In espionage, it can pay to be underestimated. That appears to be the case with the StripedFly cryptominer, which has turned out not to be what it seemed.
StripedFly is an espionage operation masquerading as a cryptominer.
Kim Zetter reports, in her Zero Day newsletter, that the StripedFly cryptominer has turned out to be more malign than hitherto believed. When Kaspersky discovered it in 2017, they wrote it off as a simple piece of criminal malware, designed for cryptomining. They also wrote it off as uninteresting and unsuccessful, yielding its proprietors nothing more than chump change. All they got from mining Monero alt-coin came to just ten bucks in 2017, and only $500 in 2018. Not enough to interest even a spoiled script kiddie.
Apparently, however, StripedFly was actually interested in collecting information, not cryptocurrency. Kaspersky "discovered the miner was actually a cover for a sophisticated spy platform that has infected more than one million victims around the world since 2017."
StripedFly seems, rather, to be a carefully designed espionage toolset that masked itself as an uninteresting, stumblebum criminal operation. Zetter explains: "The spy components include ones for harvesting credentials from infected machines; for siphoning .PDFs, videos, databases and other valuable files; grabbing screenshots; and recording conversations through an infected system’s microphone. The platform also has an updating function that lets the attackers push out new versions of it whenever Windows and Linux operating systems get updated. The malware gets pushed out from encrypted archives stored on GitLab, GitHub, and Bitbucket."
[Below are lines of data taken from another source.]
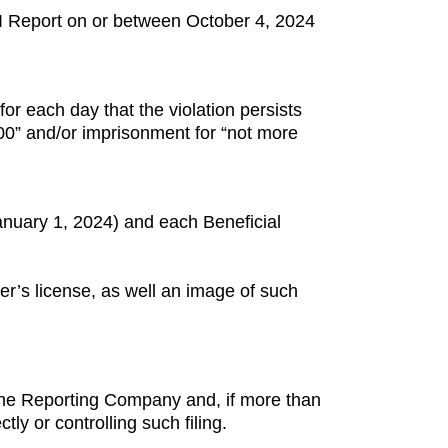
BOI Report on or between October 4, 2024
for each day that the violation persists
,000” and/or imprisonment for “not more
anuary 1, 2024) and each Beneficial
ver’s license, as well an image of such
 the Reporting Company and, if more than
tly or controlling such filing.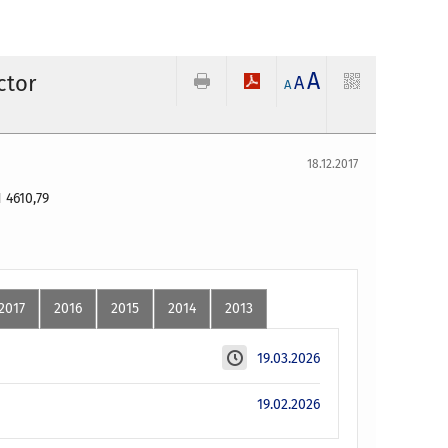
A
ctor
A
A
18.12.2017
 4610,79
2017
2016
2015
2014
2013
19.03.2026
19.02.2026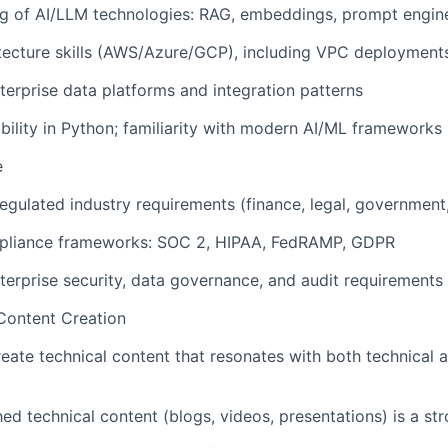
 of AI/LLM technologies: RAG, embeddings, prompt enginee
tecture skills (AWS/Azure/GCP), including VPC deployments
terprise data platforms and integration patterns
ility in Python; familiarity with modern AI/ML frameworks
e
egulated industry requirements (finance, legal, government,
pliance frameworks: SOC 2, HIPAA, FedRAMP, GDPR
terprise security, data governance, and audit requirements
ontent Creation
reate technical content that resonates with both technical 
hed technical content (blogs, videos, presentations) is a st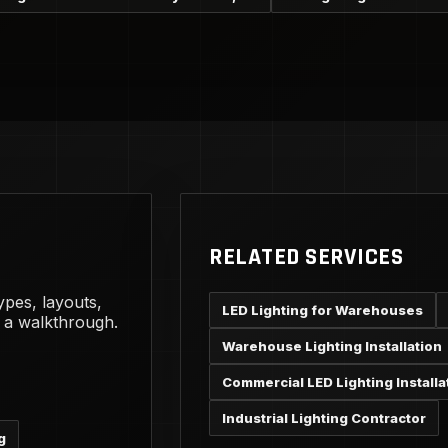
RELATED SERVICES
ypes, layouts,
LED Lighting for Warehouses
g a walkthrough.
Warehouse Lighting Installation
Commercial LED Lighting Installa
Industrial Lighting Contractor
g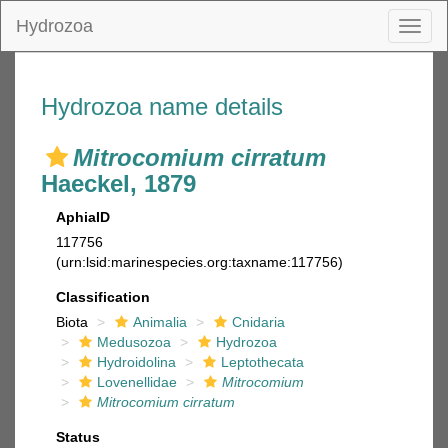
Hydrozoa
Toggl
naviga
Hydrozoa name details
Mitrocomium cirratum
Haeckel, 1879
AphiaID
117756
(urn:lsid:marinespecies.org:taxname:117756)
Classification
Biota
Animalia
Cnidaria
Medusozoa
Hydrozoa
Hydroidolina
Leptothecata
Lovenellidae
Mitrocomium
Mitrocomium cirratum
Status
No attribution, but the malware in use has a provenance in espionage.
StripedFly gains initial access to its targets through a variant of EternalBlue, an exploit attributed to an actor Kaspersky tracks as the Equation Group. Kaspersky studiously avoids attribution to nation-state services, but the Equation Group is widely believed to be associated with the US National Security Agency. EternalBlue was blown by the ShadowBrokers in April of 2017, a month after Microsoft patched the vulnerability the malware was designed to support. Since then other services, notably China's Ministry of State Security, have used variants of EternalBlue, but it's not at all clear who's responsible for StripedFly. It does seem clear, however, that it's an espionage operation, and not a low-grade criminal caper.
It's commonplace for a malicious actor to pose as something benign. It's more unusual for an espionage service to pose as a petty criminal.
StripedFly has enjoyed a surprisingly long run.
According to Colin Little, Security Engineer at Centripetal, "It's rare that a malware framework is so long-lived and has such wide proliferation. Threat intelligence can absolutely play a role in things like detecting or preventing TOR-based C2 and cryptocurrency mining, along with identifying systems sourcing this network traffic. The technical analysis of the malware empowers the enterprise to monitor for other network and endpoint-based indicators of compromise, such as use of Powershell."